Trump would face challenges winning the backing of Congress for all his policies, and some economists argue that looser tax policy could actually help boost economic growth.

The latest opinion polls show Clinton, the former secretary of state, ahead, but her lead has slipped in recent weeks.

Republican presidential candidate Donald Trump said on Monday that US Federal Reserve Chair Janet Yellen was keeping interest rates low because of political pressure from the Obama administration, questioning the motives of an institution whose work hinges on maintaining its independence.

“Well, it’s (the interest rate) staying at zero because she’s obviously political and she’s doing what Obama wants her to do,” Trump told CNBC in a phone interview, saying Yellen should be “ashamed” of what she was doing to the country.

The US central bank has raised interest rates just once since cutting them to zero in response to the 2008 financial crisis.

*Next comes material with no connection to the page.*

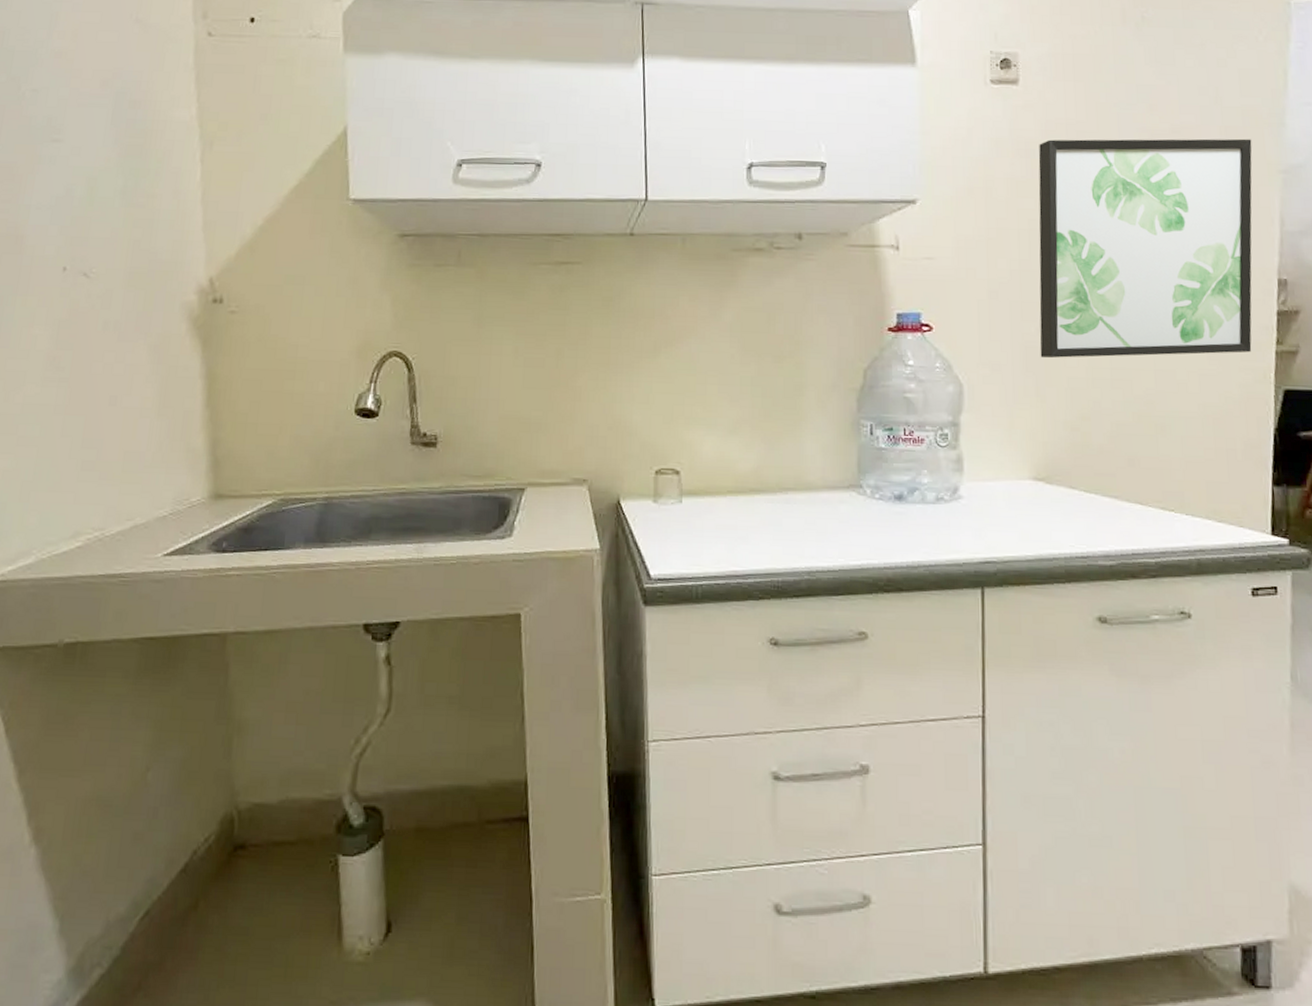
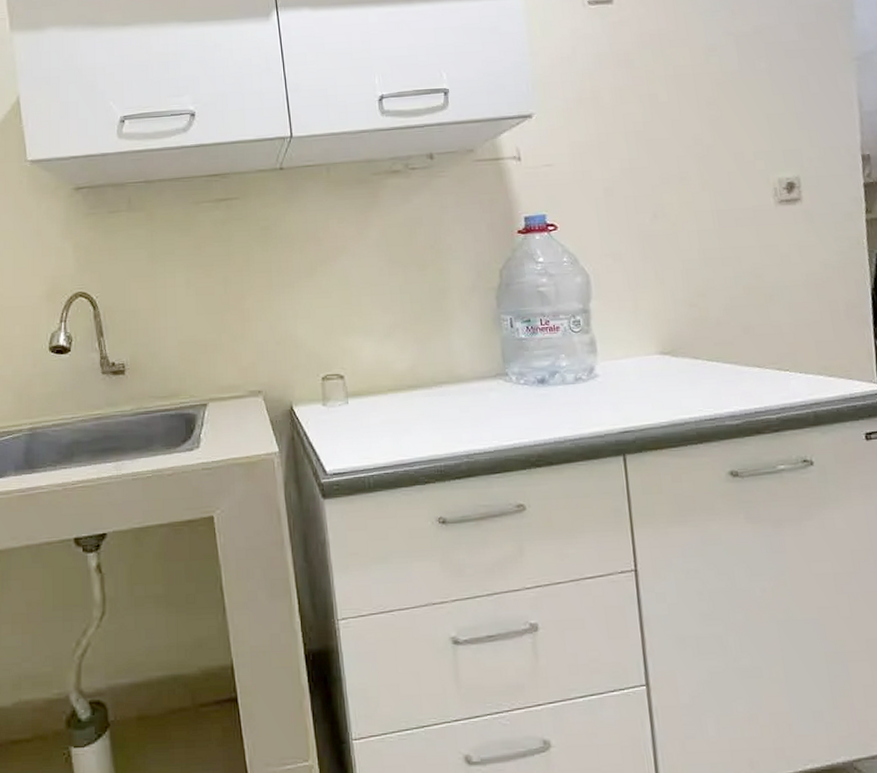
wall art: present [1038,138,1252,359] -> none [637,32,845,245]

The Fed has indicated it is preparing for a second hike of 0.25 percentage point, although it has signaled the pace of future rate rises will be slower than in the past.

“Any increase at all will be a very small increase because they want to keep the market up so Obama goes out and let the new guy … raise interest rates … and watch what happens in the stock market,” Trump said.

He did not specify how the Democratic president had put pressure on Yellen.

While Yellen has met with Obama, the Fed as an institution is independent when it comes to raising or lowering rates, and both Yellen and other rate-setters have said the Fed has no view on the Nov. 8 election.

The Fed’s Washington-based board had no comment on Trump’s remarks, though regional Federal Reserve bank presidents said during public appearances that politics do not enter into Fed deliberations.

Minneapolis Federal Reserve President Neel Kashkari responded in a later interview on CNBC by denying that politics influenced Fed policymaking.

“Politics simply does not come up,” he said. “We look at the economic data and … everyone around the table is committed to achieving our dual mandate” of maximum employment and stable prices, Kashkari said.

Atlanta Fed President Dennis Lockhart, asked about political pressure on the Fed at a National Association for Business Economics conference in Atlanta, said, “I don’t see the world that way.”

Trump’s comments mark a back-and-forth by the candidate over whether he feels low rates are good or bad. He has accused the Fed of keeping rates low at Obama’s behest, but at other times has said he felt lower rates were good because higher rates would make the dollar stronger, hurting American exports and manufacturers.

As a businessman, he said, “I love low interest rates,” but said they hurt many people who were living on their savings.

Typically, Fed officials steer clear of politics in their public remarks, and argue that doing so is important for the Fed to maintain the independence it needs to set monetary policy.

The moments when the line is publicly breached, such as former Chair Alan Greenspan’s endorsement of a Bush administration tax cut, are rare and can provoke a quick backlash.

Though the members of the Fed’s Board of Governor’s are appointed by the president with Senate confirmation, their long, 14-year terms and staggered appointment dates are designed to insulate them from the sort of pressure Trump alleges.

The chair, considered one of the most powerful positions in setting US economic policy, is picked from the board members for a four-year term. Yellen’s would expire in 2018, and Trump has previously said he would consider replacing her.